Design files in text formats
□ □ □

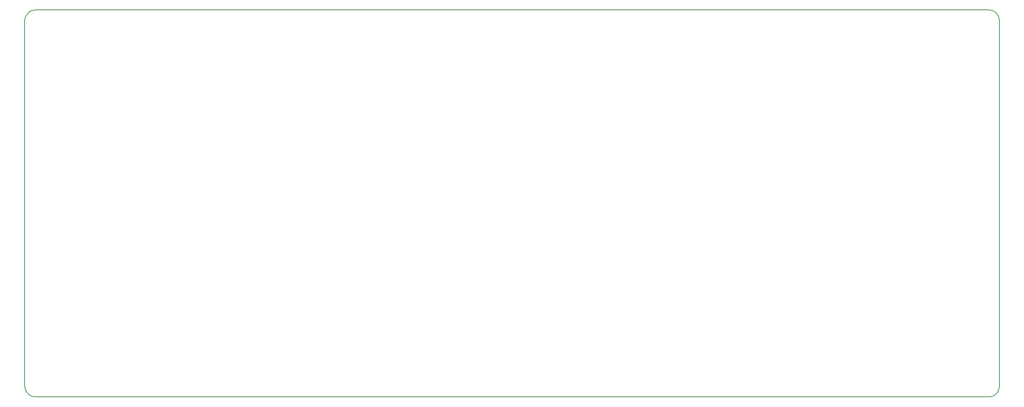
<source format=gm1>
G04 #@! TF.GenerationSoftware,KiCad,Pcbnew,7.0.1*
G04 #@! TF.CreationDate,2023-04-09T21:37:27+02:00*
G04 #@! TF.ProjectId,velociraptor,76656c6f-6369-4726-9170-746f722e6b69,rev?*
G04 #@! TF.SameCoordinates,Original*
G04 #@! TF.FileFunction,Profile,NP*
%FSLAX46Y46*%
G04 Gerber Fmt 4.6, Leading zero omitted, Abs format (unit mm)*
G04 Created by KiCad (PCBNEW 7.0.1) date 2023-04-09 21:37:27*
%MOMM*%
%LPD*%
G01*
G04 APERTURE LIST*
G04 #@! TA.AperFunction,Profile*
%ADD10C,0.150000*%
G04 #@! TD*
G04 APERTURE END LIST*
D10*
X35635616Y-25502566D02*
G75*
G03*
X33254366Y-27883797I-16J-2381234D01*
G01*
X251247453Y-27883797D02*
G75*
G03*
X248866202Y-25502547I-2381253J-3D01*
G01*
X33254367Y-109766202D02*
X33254366Y-27883797D01*
X248866202Y-112147452D02*
G75*
G03*
X251247452Y-109766203I-2J2381252D01*
G01*
X251247452Y-109766203D02*
X251247451Y-27883798D01*
X35635616Y-112147453D02*
X248866202Y-112147453D01*
X33254348Y-109766202D02*
G75*
G03*
X35635617Y-112147452I2381252J2D01*
G01*
X35635616Y-25502547D02*
X248866202Y-25502547D01*
M02*

</source>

□ □ □

→ **PROBLEM STATEMENT**
Could you state how many lines of the data include the word "APERTURE"? Only the number is needed.

→ **EXERCISE OUTPUT**
2